2017年12月10日 聖書:イザヤ書35章1節~10節   「新しい道を行く」鈴木重宣牧師

イザヤの名前は「エホバは救う」または「主は救い」と言う意味です。そしてイザヤ35章は来るべき「神の国」の姿が描かれています。神の国は果たしてどのように実現するのか。それは回復されてなされることが示されています。何が回復するのかといえば、自然と人間の回復です。あるべき姿へと神によって回復されます。
 地球は温暖化が進んでいると言われています。先進諸国による工業によって大量に排出される二酸化炭素、毎日のように焼き畑で失われるジャングルなどは、温暖化の主要な原因とされています。これまでのペースで自然破壊が進めば、地球全体の大規模な環境変化が予想され、想像を超える災害が世界各地に頻発しかねない状況となっています。かつて主が創造され、よしとされたはずの世界は、見る影もなく変えられてしまいました。このような破壊を食い止めるには、これまで当たり前とされてきた自己利益優先の価値観を変更する必要があります。どこかの国が自国ファーストを題目に唱えたりしていますが、これの真逆ということになります。来るべき「神の国」における自然の回復は、新しい価値観による私たち自身に起こる劇的な変化なくしては起こりえないのかもしれません。パウロのようなシモンペテロのような、信仰的な死と復活がなされることによって、自然をも変えられるのでしょう。

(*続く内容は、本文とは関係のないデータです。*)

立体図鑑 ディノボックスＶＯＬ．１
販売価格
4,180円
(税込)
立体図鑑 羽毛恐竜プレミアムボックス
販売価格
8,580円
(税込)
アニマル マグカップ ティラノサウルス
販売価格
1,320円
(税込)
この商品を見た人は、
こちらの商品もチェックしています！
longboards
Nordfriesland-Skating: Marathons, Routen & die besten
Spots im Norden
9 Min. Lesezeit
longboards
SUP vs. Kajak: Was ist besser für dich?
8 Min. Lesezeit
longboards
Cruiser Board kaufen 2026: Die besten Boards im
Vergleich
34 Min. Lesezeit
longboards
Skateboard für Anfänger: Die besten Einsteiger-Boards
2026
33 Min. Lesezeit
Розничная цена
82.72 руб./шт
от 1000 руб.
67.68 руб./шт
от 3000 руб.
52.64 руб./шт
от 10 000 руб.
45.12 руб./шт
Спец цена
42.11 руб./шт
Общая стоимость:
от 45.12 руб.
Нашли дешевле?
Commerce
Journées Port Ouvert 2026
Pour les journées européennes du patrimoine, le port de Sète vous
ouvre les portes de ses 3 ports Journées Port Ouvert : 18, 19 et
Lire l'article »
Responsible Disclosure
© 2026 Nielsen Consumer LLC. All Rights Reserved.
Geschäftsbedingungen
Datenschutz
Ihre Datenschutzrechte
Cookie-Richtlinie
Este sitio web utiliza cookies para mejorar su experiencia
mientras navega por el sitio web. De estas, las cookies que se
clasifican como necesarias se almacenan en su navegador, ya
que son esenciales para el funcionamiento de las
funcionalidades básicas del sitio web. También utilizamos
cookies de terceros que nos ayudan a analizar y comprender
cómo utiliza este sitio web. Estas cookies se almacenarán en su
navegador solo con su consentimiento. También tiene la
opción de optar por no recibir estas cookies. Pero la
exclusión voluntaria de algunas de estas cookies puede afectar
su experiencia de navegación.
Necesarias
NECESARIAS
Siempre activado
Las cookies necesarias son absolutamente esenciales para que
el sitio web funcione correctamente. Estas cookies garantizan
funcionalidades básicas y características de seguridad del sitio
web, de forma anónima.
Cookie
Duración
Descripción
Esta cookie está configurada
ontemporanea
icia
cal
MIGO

 近頃戦争の準備がちゃくちゃくとなされ、一触即発であるかのような報道内容ばかりが目に付き、テレビや携帯からはJアラートなるようわからんミサイル防衛速報のようなものも試験送信されたりしています。日本お家芸の自動車産業は苦境を切り抜けるために、減産したり、より安価な車を開発したり、ハイブリッド車を主力にしたりとしのぎを削っていますが、そんな社会にあえて声を大にして言いたい。発想を転換して、車ではなく異なる力によって進む機械を開発しろ!と。ガソリンから電気というようなちょびっとの変更では到底今の閉塞感、低迷は払拭できない!と。かつて一部の帝国が世界を席巻し、あらゆる富を独占していった大航海時代。それを可能にしたのは羅針盤でした。なんの道しるべもない大海原において、星を頼りに自らの居場所と進むべき方向を知りえる羅針盤によって、欧州各国の船が世界にちらばり、進んだ技術と深い欲に支えられ、貿易という名の下に侵略と搾取と収奪の限りを尽くしていきました。新しい発想と発明によって世界が変えられましたが、その影には欲望や破滅が伴っていました。自国利益や自分の便利さや心地よさだけを追求しての発明は、自ずと世界を破滅に導いていくということは歴史が繰り返し証明しています。今のような時代にあるからこそ、自分本意人間中心な価値観ではない、新たな価値に重きを置いていかなければなりません。
 車をやめて、歩こう!だけではなく、自分の価値観のみを頼りにして歩くのをやめて、まずは信仰に踏みとどまろう!です。悪事を行わないことを通して、善に踏みとどまる。座り込みをして戦争に立ち向かう。真逆のようでまっとうなような。キリスト者としてなにをなすべきか、このアドベントの時、祈りを持って神に尋ね聞かなければなりません。イザヤは「エホバは救う」「主は救い」という意味の名前です。アドベントの時、イザヤに習い、大胆に語り、大胆に主の救いを述べ伝え、主の救いの時を待ち望みつつ、神に喜ばれるものとして、力強く歩みを進めていきましょう。